In fact, it turned out to be a dish of two halves, with a sweet ball of crab meat and mayonnaise sitting beside the edgier fennel/pomelo/coriander garnish. It was, however, beautifully put together, elegant and precise, and no elements dominated.
What quickly became obvious was that oak and acidity were disastrous elements from a match point of view. The Chablis had its acidity exaggerated by the soft sweetness of the crab, and the oaky Sauvignon (the most popular wine on its own) turned out to be a self-confessed gamble that didn’t pay off with the food, its score almost halving.
Of the remainder, most of the wines worked better with one half of the dish than the other. The Torrontés, for instance, was popular with the meat, but was felt to be doing the same job as the garnish; while the Semillon was excellent at clearing the palate, but did rather overwhelm the subtlety of the delicate dish.
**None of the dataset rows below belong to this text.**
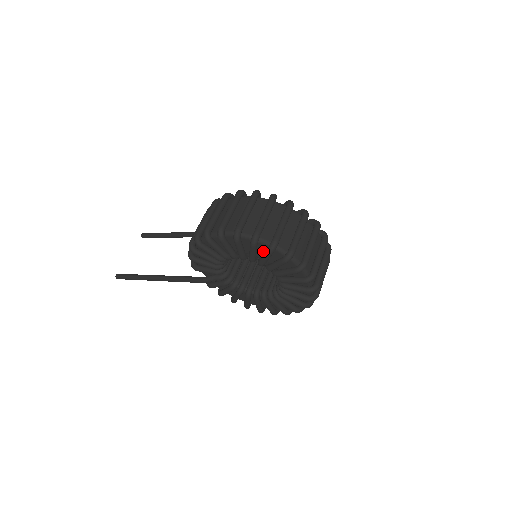
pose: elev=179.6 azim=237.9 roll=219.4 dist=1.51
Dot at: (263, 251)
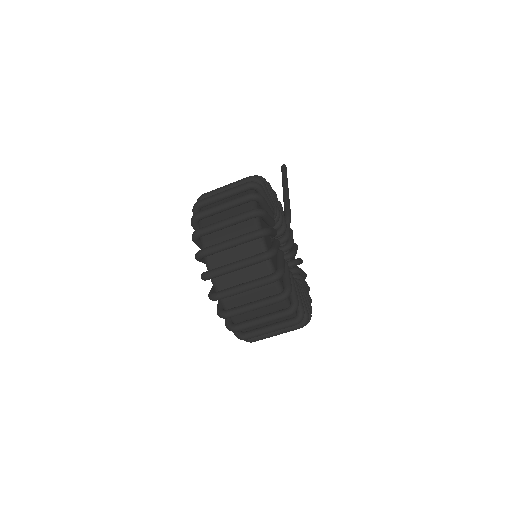
Dot at: occluded
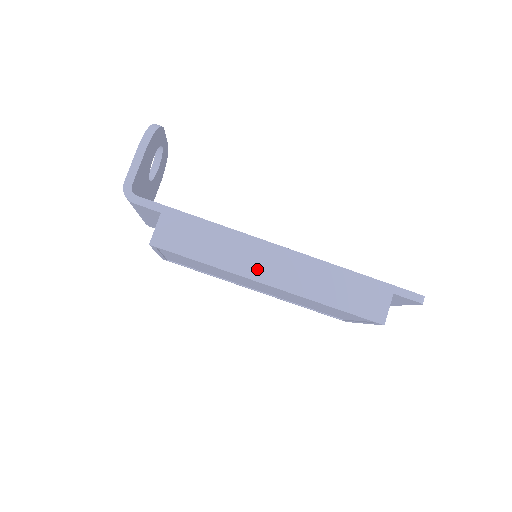
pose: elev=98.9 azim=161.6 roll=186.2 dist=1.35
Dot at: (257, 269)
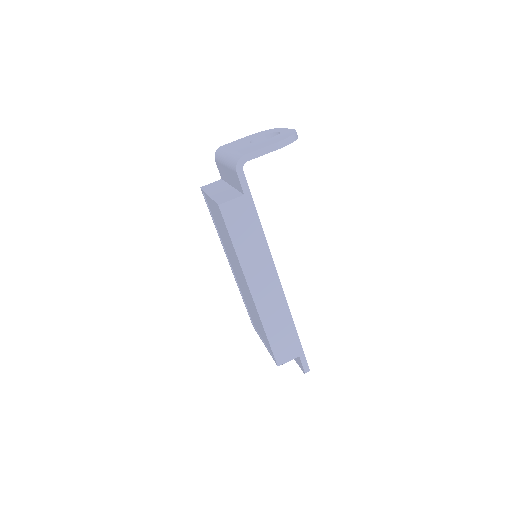
Dot at: (255, 278)
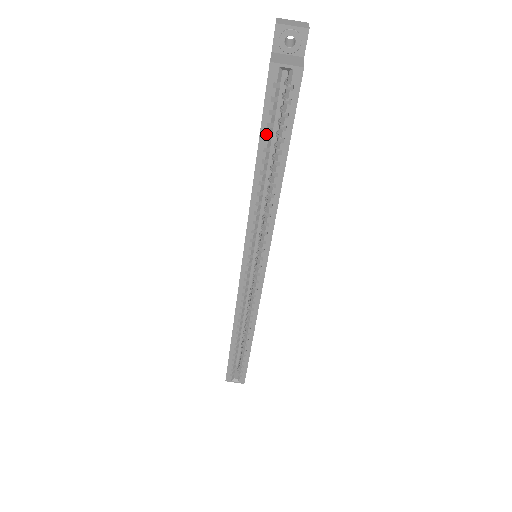
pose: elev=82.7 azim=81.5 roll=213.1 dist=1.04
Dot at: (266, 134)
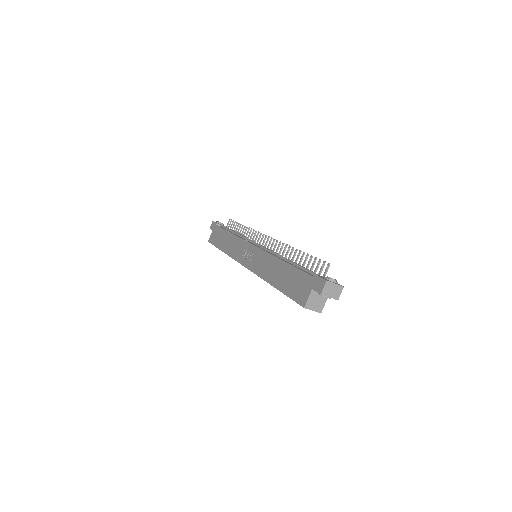
Dot at: occluded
The winner, by quite some distance, was the Hugel Classic Gentil. A blend of five Alsace grape varieties, it was a gentle, soft wine with attractive stonefruit and citrus flavours and plenty of persistence, but not too much volume. It had the freshness and weight to go with the meat (but no overt acidity), and understated aromatics that went neatly with the garnish. It was, in other words, a wine that went very well with both (very different) halves of the dish, despite being the cheapest of the bunch.
Hugel Classic Gentil 2010, Alsace, France, £8.08
A lovely harmonious combination of flavours on the nose, from stonefruit to grapefruit, both aromatic and mineral. Its understated balance and complexity proved a sympathetic foil for such a well-balanced dish.
Braised beef short rib served with cumin-buttered carrots
After tasting the selection of wines laid out before them our tasters weren’t expecting too many problems here. ‘Textbook examples of different styles,’ said Bread Street Kitchen’s Nigel Lister. ‘Interesting wines, but not self-consciously wacky.’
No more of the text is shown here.